Hope this helps you..
Here is another way without extra modules:
I needed to guess the environment from the task name, I have a 'dev' task and a 'prod' task.
When I run gulp prod it should be set to prod environment.
When I run gulp dev or anything else it should be set to dev environment.
For that I just check the running task name:
devEnv = process.argv[process.argv.length-1] !== 'prod';
I know I am late to answer this question but I would like to add something to answer of #Ethan, the highest voted and accepted answer.
We can use yargs to get the command line parameter and with that we can also add our own alias for some parameters like follow.

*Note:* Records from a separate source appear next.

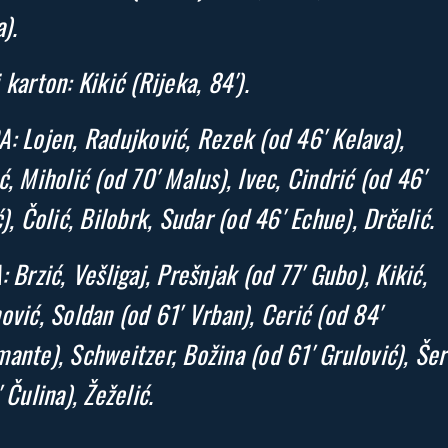
).
 karton: Kikić (Rijeka, 84′).
: Lojen, Radujković, Rezek (od 46′ Kelava),
ć, Miholić (od 70′ Malus), Ivec, Cindrić (od 46′
ć), Čolić, Bilobrk, Sudar (od 46′ Echue), Drčelić.
: Brzić, Vešligaj, Prešnjak (od 77′ Gubo), Kikić,
ović, Soldan (od 61′ Vrban), Cerić (od 84′
ante), Schweitzer, Božina (od 61′ Grulović), Šeri
 Čulina), Žeželić.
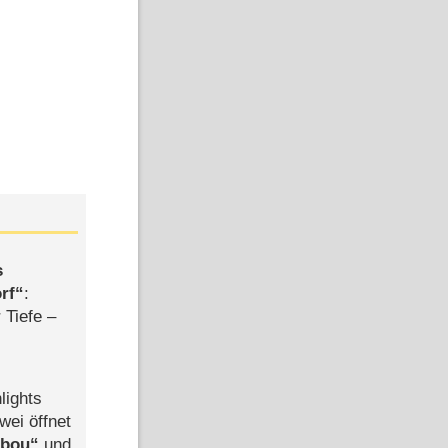
s
rf
:
 Tiefe –
lights
wei öffnet
abou
und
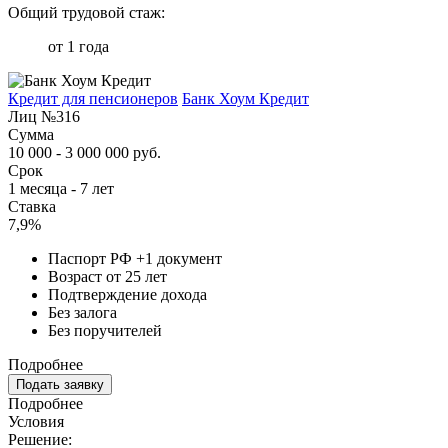
Общий трудовой стаж:
от 1 года
Кредит для пенсионеров
Банк Хоум Кредит
Лиц №316
Сумма
10 000 - 3 000 000 руб.
Срок
1 месяца - 7 лет
Ставка
7,9%
Паспорт РФ +1 документ
Возраст от 25 лет
Подтверждение дохода
Без залога
Без поручителей
Подробнее
Подать заявку
Подробнее
Условия
Решение:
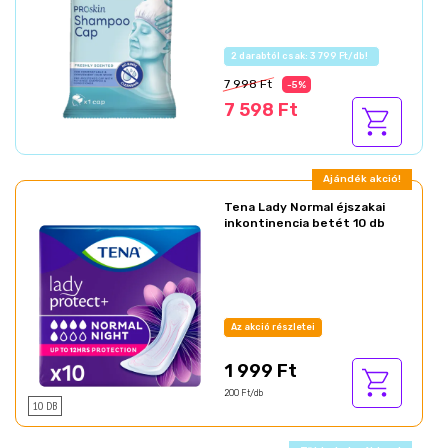
Az akció részletei
7 998 Ft
-5%
7 598 Ft
Ajándék akció!
Tena Lady Normal éjszakai
inkontinencia betét 10 db
Az akció részletei
1 999 Ft
200 Ft/db
10 DB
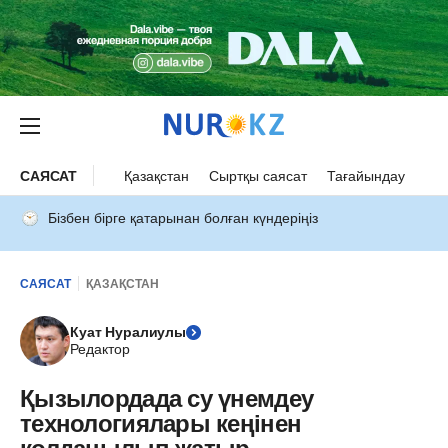
САЯСАТ
Қазақстан
Сыртқы саясат
Тағайындау
Бізбен бірге қатарынан болған күндеріңіз
САЯСАТ
ҚАЗАҚСТАН
Куат Нуралиулы
Редактор
Қызылордада су үнемдеу
технологиялары кеңінен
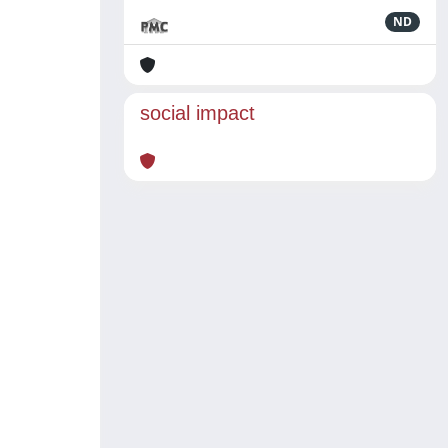
ND
social impact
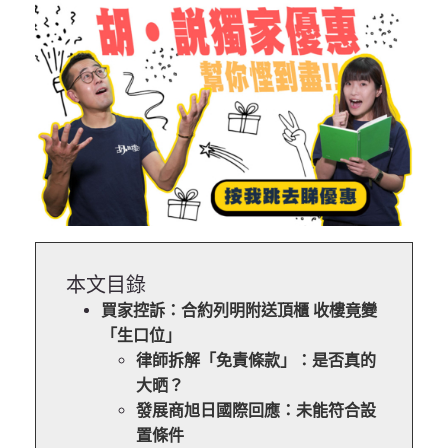
本文目錄
買家控訴：合約列明附送頂櫃 收樓竟變
「生口位」
律師拆解「免責條款」：是否真的
大晒？
發展商旭日國際回應：未能符合設
置條件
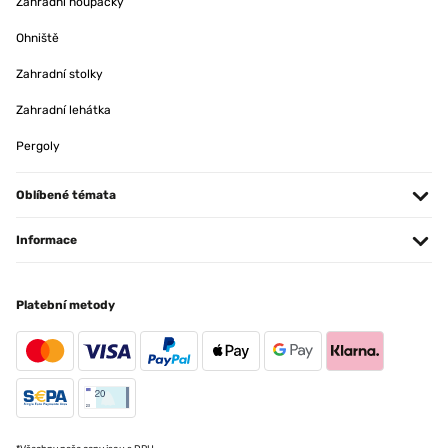
Zahradní houpačky
Pour y mettre des Diamond Painting ! Très bon rapport qualité/prix ️
Ohniště
Utilisateur d'Amazon
Zahradní stolky
OVĚŘENÁ RECENZE
Zahradní lehátka
18/12/2024
Pergoly
Correspond à mes attentes et emballage soigné
Utilisateur d'Amazon
Oblíbené témata
Informace
OVĚŘENÁ RECENZE
28/01/2024
Platební metody
Un cadre solide avec une douce couleur
Utilisateur d'Amazon
OVĚŘENÁ RECENZE
18/01/2024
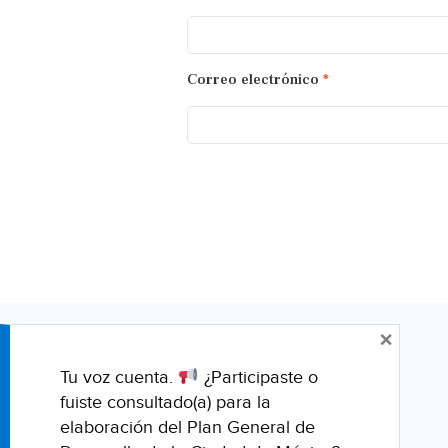
Correo electrónico
*
×
Tu voz cuenta.
¿Participaste o
fuiste consultado(a) para la
elaboración del Plan General de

var args = require('yargs')
.alias('r', 'release')
.alias('d', 'develop')
.default('release', false)
.argv;
Kindly refer this link for more details.
https://github.com/yargs/yargs/blob/HEAD/docs/api.md
Following is use of alias as per given in documentation of yargs. We can also find more yargs function there and can make the command line passing experience even better.
.alias(key, alias)
Set key names as equivalent such that updates to a key will propagate
to aliases and vice-versa.
Optionally .alias() can take an object that maps keys to aliases. Each
key of this object should be the canonical version of the option, and
each value should be a string or an array of strings.
There is certainly a shorter notation, but that was my approach:
gulp.task('check_env', function () {
return new Promise(function (resolve, reject) {
// gulp --dev
var env = process.argv[3], isDev;
if (env) {
if (env == "--dev") {
log.info("Dev Mode on");
isDev = true;
} else {
log.info("Dev Mode off");
isDev = false;
}
} else {
if (variables.settings.isDev == true) {
isDev = true;
} else {
isDev = false;
}
}
resolve();
});
});
If you want to set the env based to the actual Git branch (master/develop):
gulp.task('set_env', function (cb) {
exec('git rev-parse --abbrev-ref HEAD', function (err, stdout, stderr) {
const git__branch = stdout.replace(/(\r\n|\n|\r)/gm, ""),
regex__feature = new RegExp('feature/feature-*');
if (git__branch == "develop") {
log.info("👨💻Develop Branch");
isCompressing = false;
} else if (git__branch == "master") {
log.info("🌎Master Branch");
isCompressing = true;
} else if (regex__feature.test(git__branch) === true){
log.info("✨Feature Branch");
isCompressing = true;
}else{
//TODO: check for other branch
log.warn("Unknown " + git__branch + ", maybe hotfix?");
//isCompressing = variables.settings.isCompressing;
}
log.info(stderr);
cb(err);
});
return;
})
P.s. For the log I added the following:
var log = require('fancy-log');
In Case you need it, thats my default Task:
gulp.task('default',
gulp.series('set_env', gulp.parallel('build_scss', 'minify_js', 'minify_ts', 'minify_html', 'browser_sync_func', 'watch'),
function () {
}));
Suggestions for optimization are welcome.
Just load it into a new object on process .. process.gulp = {} and have the task look there.